Een modern sprookje, zo kun je Michel van der Aa’s opera Sunken garden nog het best typeren. Van der Aa’s jongste, de eerste 3D-opera uit de geschiedenis, beleefde kort geleden de wereldpremière in Londen. Nu was in het kader van het Holland Festival Amsterdam aan de beurt.

Een modern sprookje dus, met een boze heks die zielen verzamelt in een verzonken tuin die haar eeuwig leven geven. Met een goede fee die haar plannen dwarsboomt en min of meer een happy end waarin het aardse prevaleert boven het hemelse en het leven boven de dood.

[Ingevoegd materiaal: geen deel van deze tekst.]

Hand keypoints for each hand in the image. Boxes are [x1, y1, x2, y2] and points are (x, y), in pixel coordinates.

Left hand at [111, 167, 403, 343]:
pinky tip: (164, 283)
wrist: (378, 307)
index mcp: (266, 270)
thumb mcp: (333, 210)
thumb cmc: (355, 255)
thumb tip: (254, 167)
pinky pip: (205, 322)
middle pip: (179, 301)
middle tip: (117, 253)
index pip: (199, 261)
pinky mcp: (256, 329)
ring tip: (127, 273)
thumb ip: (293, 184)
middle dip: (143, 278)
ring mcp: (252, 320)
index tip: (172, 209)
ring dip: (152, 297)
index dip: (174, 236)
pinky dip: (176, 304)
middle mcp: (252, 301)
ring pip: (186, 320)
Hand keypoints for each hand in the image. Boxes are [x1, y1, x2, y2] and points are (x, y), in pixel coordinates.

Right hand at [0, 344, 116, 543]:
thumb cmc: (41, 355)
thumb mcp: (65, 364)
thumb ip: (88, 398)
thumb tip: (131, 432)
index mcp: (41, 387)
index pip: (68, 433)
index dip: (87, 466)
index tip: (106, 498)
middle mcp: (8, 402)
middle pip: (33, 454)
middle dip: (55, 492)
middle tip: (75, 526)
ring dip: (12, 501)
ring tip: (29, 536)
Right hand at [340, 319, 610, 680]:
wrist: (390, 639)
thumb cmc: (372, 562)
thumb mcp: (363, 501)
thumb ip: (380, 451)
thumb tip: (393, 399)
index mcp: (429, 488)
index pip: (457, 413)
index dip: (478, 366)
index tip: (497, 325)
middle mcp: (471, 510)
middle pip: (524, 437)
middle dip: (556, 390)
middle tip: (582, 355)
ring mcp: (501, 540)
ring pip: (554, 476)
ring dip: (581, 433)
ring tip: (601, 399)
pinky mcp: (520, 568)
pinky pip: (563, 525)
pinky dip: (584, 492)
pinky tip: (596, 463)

Zoals in al het werk van Van der Aa, een van de boegbeelden van de jonge generatie Nederlandse componisten, is er in Sunken garden weer sprake van een intrigerende mengeling van film en muziek. Dit keer gaat Van der Aa wel heel erg ver. Wanneer de hoofdpersoon (Toby) de verzonken tuin binnengaat mag het publiek de 3D-bril opzetten die het bij binnenkomst in de zaal meekreeg en ontvouwt zich een fascinerende driedimensionale bloementuin. Dat is meteen de zwakte en de kracht van het werk. Het toevoegen van een extra dimensie aan de opera kan iets nieuws bieden, het schept zelfs ongekende mogelijkheden, zoals van der Aa met zangers in 3D laat zien. Toch komt het in Sunken garden niet veel verder dan een oppervlakkig effect.

Aan de opera zelf rammelt te veel. Het libretto van bestseller-auteur David Mitchell is niet slecht, maar wel lastig zingbaar en weinig muzikaal. Het is jammer dat Van der Aa altijd alles in eigen hand wil houden. Deze opera zou met een goede toneel- of operaregisseur veel winnen. Nu bleef de enscenering vlak, kenden de karakters weinig profilering en gleed met name het eerste deel spanningsloos voorbij.

Van der Aa is een begenadigd componist die er, met dank aan zijn leermeester Louis Andriessen, een vrij directe, stevige en caleidoscopische ‘sound’ op na houdt waarin ook uitstapjes naar popmuziek niet worden geschuwd. Beukende ritmes, melodieuze aria’s, elektronische klanken en een kleurrijk orkestpalet: Van der Aa wist het allemaal samen te smeden tot een organisch en vaak buitengewoon interessant en welluidend geheel. Een partituur die door Amsterdam Sinfonietta en solisten, onder leiding van dirigent André de Ridder, op uitstekende wijze werd uitgevoerd.